Last day on Friday due to lack of funding

Posted

After opening its doors in 2010, Grace Cathedral Child Development Center on Oswego Highway will be closing on Friday after failing to operate on its own funds for more than seven years.

The reason is simply financial, said Chaste'y Rayford-Gibson, assistant pastor at Grace Cathedral Sumter and overseer of the childcare center, during a meeting with parents on Monday. The church has been providing funds to keep the daycare running for a long time.

"Really, the daycare should have been closed last year," Rayford-Gibson said. "And we kept prolonging it until we got to the place where we just financially couldn't do it anymore."
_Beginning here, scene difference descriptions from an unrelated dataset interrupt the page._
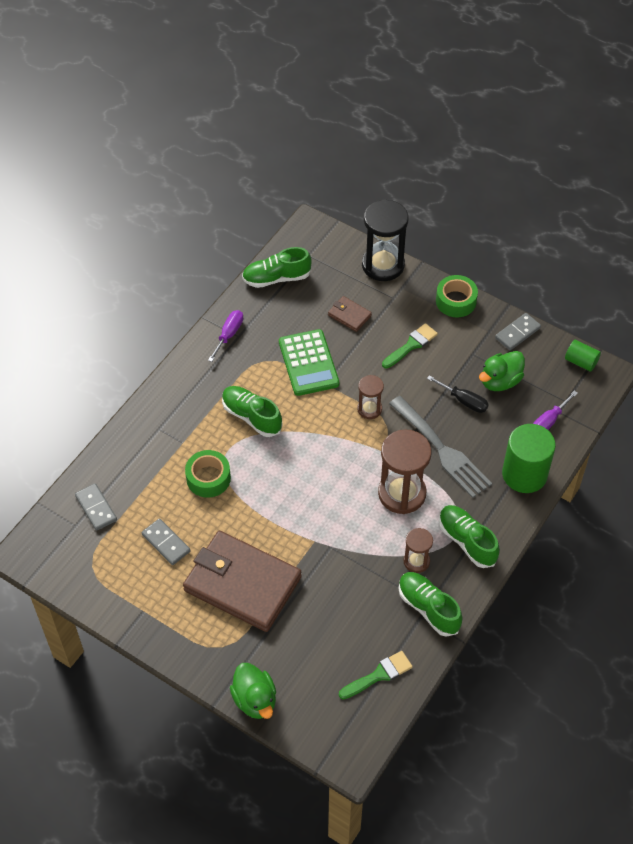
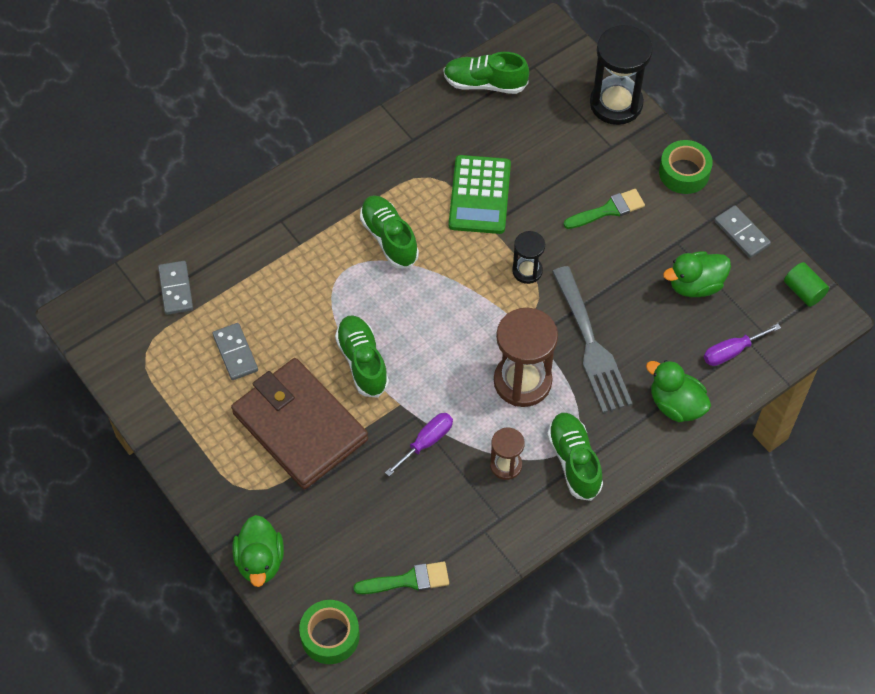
camera: 20 degrees right, 5 degrees up
green tape [185,450,231,498] -> green tape moved to [299,600,360,664]
purple screwdriver [208,310,243,362] -> purple screwdriver moved to [385,413,453,476]
brown wallet [328,296,372,332] -> none
brown hourglass [357,375,384,419] -> black hourglass [512,231,545,284]
green shoe [398,572,463,637] -> green shoe moved to [335,315,389,398]
black screwdriver [427,375,489,413] -> none
grey domino [495,313,541,350] -> grey domino turned 75 degrees clockwise [714,205,771,258]
green cylinder [502,424,556,493] -> green duck [646,360,711,422]

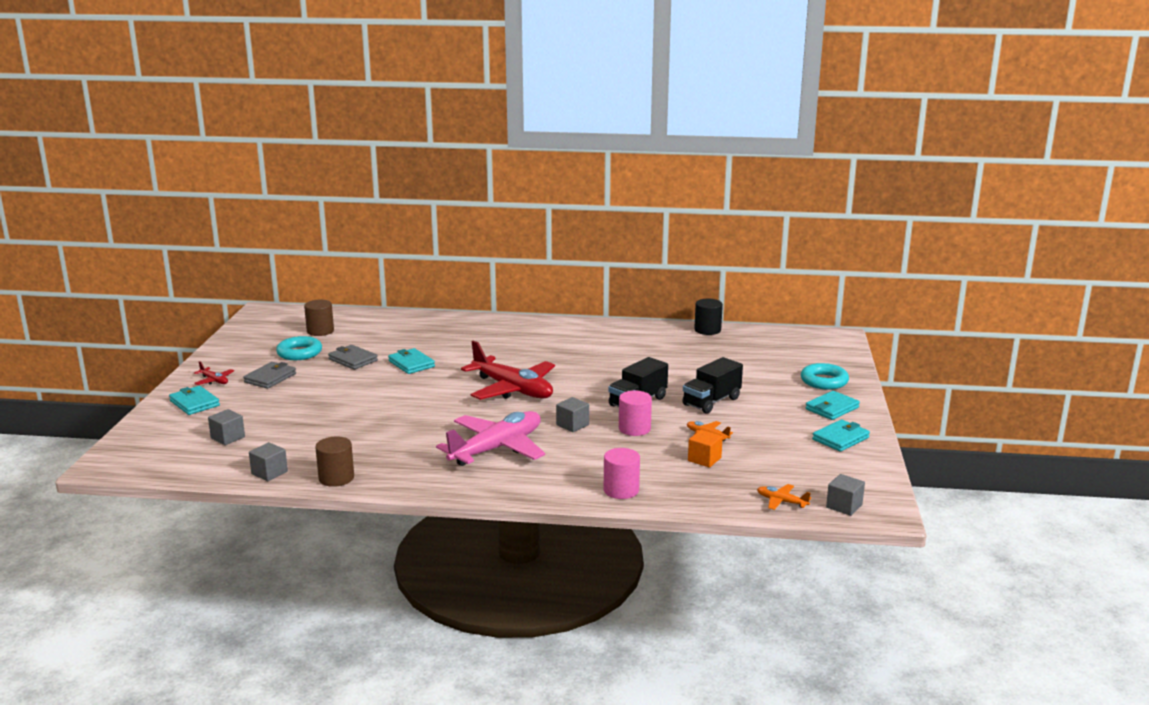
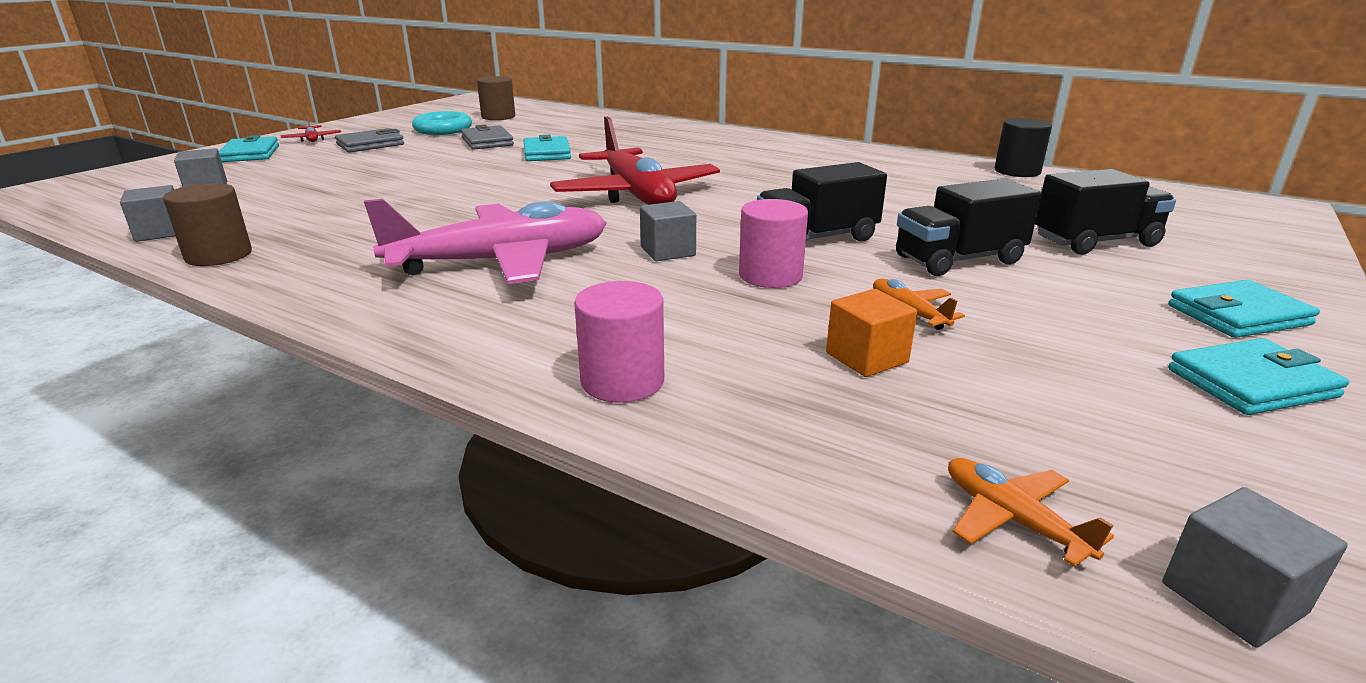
camera: 25 degrees right, 5 degrees up
turquoise ring [801,363,849,390] -> none
none -> black truck [1035,169,1176,255]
She said parents were not notified about the financial issue months ago because the church was trying to find ways to keep the childcare facility open.

"We kept trying to pull from other resources," she said.
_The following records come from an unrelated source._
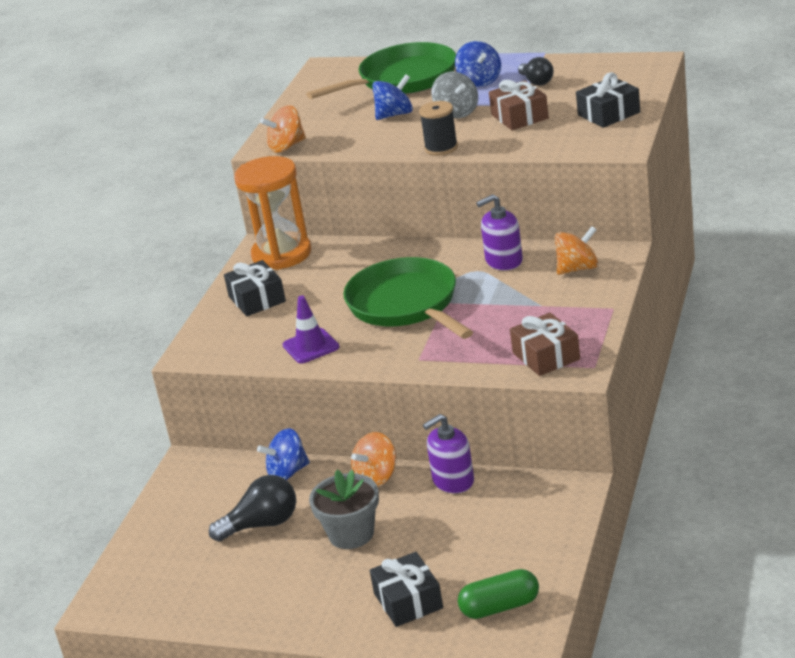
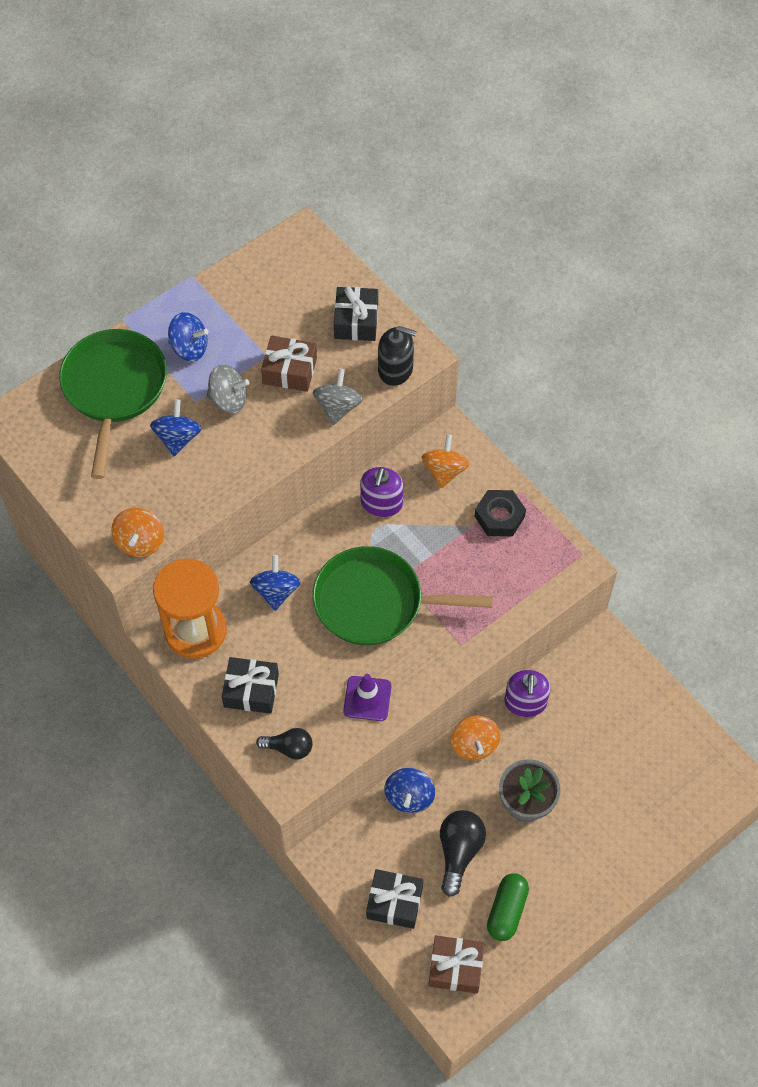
camera: 60 degrees left, 30 degrees up
black gift [370,552,443,627] -> black gift moved to [366,869,423,929]
black spool [419,101,458,156] -> none
green capsule [458,569,539,619] -> green capsule moved to [487,873,529,941]
brown gift [510,313,580,376] -> brown gift moved to [428,935,485,993]
black light bulb [518,57,554,86] -> black light bulb moved to [256,728,313,759]
none -> blue spinning top [250,555,301,611]
none -> grey spinning top [313,369,363,425]
none -> black soap dispenser [378,326,417,386]
none -> black nut [474,490,526,536]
Daycare staff offered to help in any way, but that means they would have basically had to work for free, she said.

The facility was originally built to house multiple community programs, but those activities had to stop once the daycare started because of the presence of children, said William Hairston, pastor of finances. Originally, the plan was to build a separate structure for the daycare center after three years.

Hairston said the current facility is also in need of repairs that daycare fees can-not cover.

All of the bills for the child development center and church have been paid, Hairston said, and closing the daycare is a proactive measure to prevent things from getting worse.

Since the closure was announced in letters sent out to parents, Rayford-Gibson has been providing references for parents to help them find other childcare services as well as information to receive vouchers for some children.

At its peak, the center had about 150 children and about 50 when it was announced that it would be closing.

"Thank you," Rayford-Gibson said, "for allowing us to love on your kids for as long as we have."